Data for this task section start

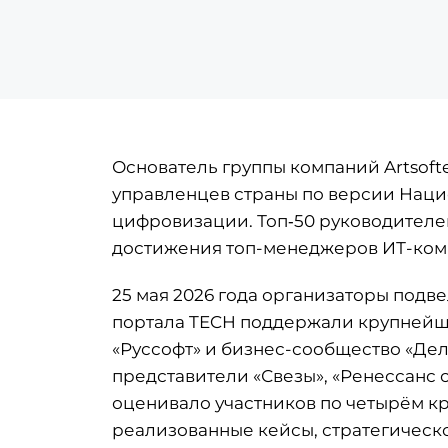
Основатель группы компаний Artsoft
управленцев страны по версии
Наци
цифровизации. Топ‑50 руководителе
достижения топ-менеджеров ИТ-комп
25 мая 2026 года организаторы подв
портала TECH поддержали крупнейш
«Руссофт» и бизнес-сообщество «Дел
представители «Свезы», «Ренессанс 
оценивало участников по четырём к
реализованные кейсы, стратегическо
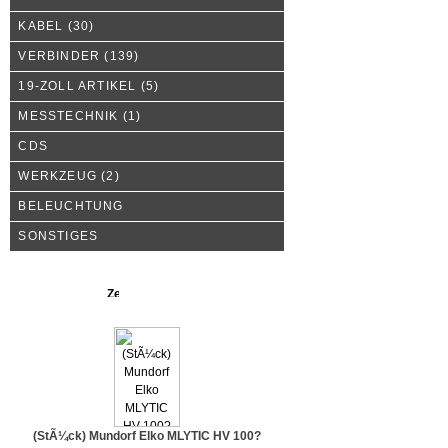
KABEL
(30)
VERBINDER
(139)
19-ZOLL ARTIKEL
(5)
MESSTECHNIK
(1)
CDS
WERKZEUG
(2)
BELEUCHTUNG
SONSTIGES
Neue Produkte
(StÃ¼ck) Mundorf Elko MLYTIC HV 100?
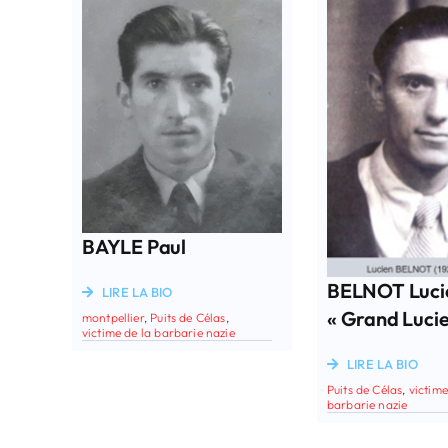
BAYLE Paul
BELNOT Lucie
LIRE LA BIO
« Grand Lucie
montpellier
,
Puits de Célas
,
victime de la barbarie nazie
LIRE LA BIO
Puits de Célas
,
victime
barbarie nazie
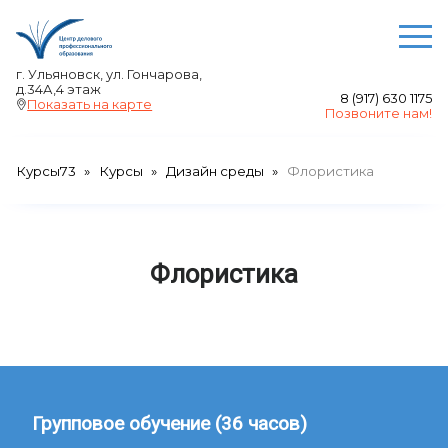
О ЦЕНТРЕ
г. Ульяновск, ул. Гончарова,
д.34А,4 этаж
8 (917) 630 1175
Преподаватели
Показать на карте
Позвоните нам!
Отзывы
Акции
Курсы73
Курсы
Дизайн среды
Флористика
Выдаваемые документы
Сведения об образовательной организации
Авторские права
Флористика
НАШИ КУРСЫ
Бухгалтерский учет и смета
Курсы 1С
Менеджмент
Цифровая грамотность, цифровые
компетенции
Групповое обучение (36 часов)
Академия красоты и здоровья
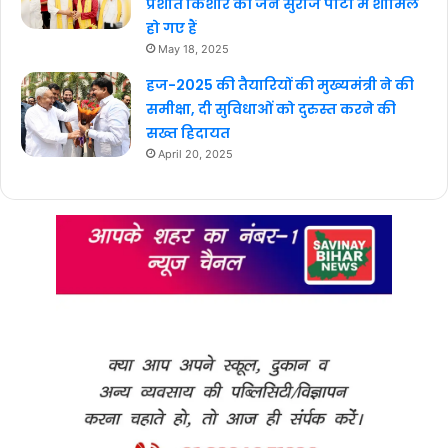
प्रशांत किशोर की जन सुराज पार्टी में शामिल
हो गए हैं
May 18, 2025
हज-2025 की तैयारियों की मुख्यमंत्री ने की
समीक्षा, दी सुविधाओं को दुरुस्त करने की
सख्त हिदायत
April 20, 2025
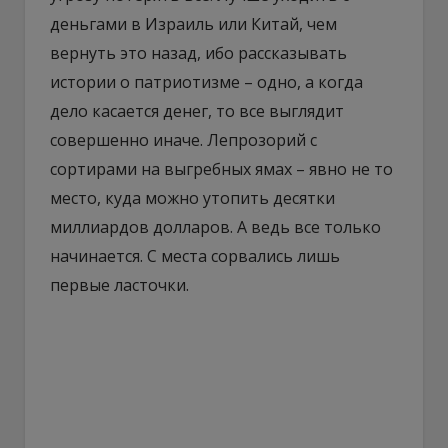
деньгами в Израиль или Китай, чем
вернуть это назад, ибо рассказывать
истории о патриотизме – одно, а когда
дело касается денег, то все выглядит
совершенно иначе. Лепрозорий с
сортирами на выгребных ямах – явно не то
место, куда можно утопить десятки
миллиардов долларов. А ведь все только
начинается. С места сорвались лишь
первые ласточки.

Data for this task section end

**Task details**
After removing the pictures, transcribe the listing above exactly.

**Solution**
Основатель группы компаний Artsoft
управленцев страны по версии
Наци
цифровизации. Топ‑50 руководителе
достижения топ-менеджеров ИТ-комп
25 мая 2026 года организаторы подв
портала TECH поддержали крупнейш
«Руссофт» и бизнес-сообщество «Дел
представители «Свезы», «Ренессанс 
оценивало участников по четырём к
реализованные кейсы, стратегическо
KABEL
(30)
VERBINDER
(139)
19-ZOLL ARTIKEL
(5)
MESSTECHNIK
(1)
CDS
WERKZEUG
(2)
BELEUCHTUNG
SONSTIGES
Neue Produkte
(StÃ¼ck) Mundorf Elko MLYTIC HV 100?
BAYLE Paul
BELNOT Lucie
LIRE LA BIO
« Grand Lucie
montpellier
,
Puits de Célas
,
victime de la barbarie nazie
LIRE LA BIO
Puits de Célas
,
victime
barbarie nazie
О ЦЕНТРЕ
г. Ульяновск, ул. Гончарова,
д.34А,4 этаж
8 (917) 630 1175
Преподаватели
Показать на карте
Позвоните нам!
Отзывы
Акции
Курсы73
Курсы
Дизайн среды
Флористика
Выдаваемые документы
Сведения об образовательной организации
Авторские права
Флористика
НАШИ КУРСЫ
Бухгалтерский учет и смета
Курсы 1С
Менеджмент
Цифровая грамотность, цифровые
компетенции
Групповое обучение (36 часов)
Академия красоты и здоровья
प्रशांत किशोर की जन सुराज पार्टी में शामिल
हो गए हैं
May 18, 2025
हज-2025 की तैयारियों की मुख्यमंत्री ने की
समीक्षा, दी सुविधाओं को दुरुस्त करने की
सख्त हिदायत
April 20, 2025
деньгами в Израиль или Китай, чем
вернуть это назад, ибо рассказывать
истории о патриотизме – одно, а когда
дело касается денег, то все выглядит
совершенно иначе. Лепрозорий с
сортирами на выгребных ямах – явно не то
место, куда можно утопить десятки
миллиардов долларов. А ведь все только
начинается. С места сорвались лишь
первые ласточки.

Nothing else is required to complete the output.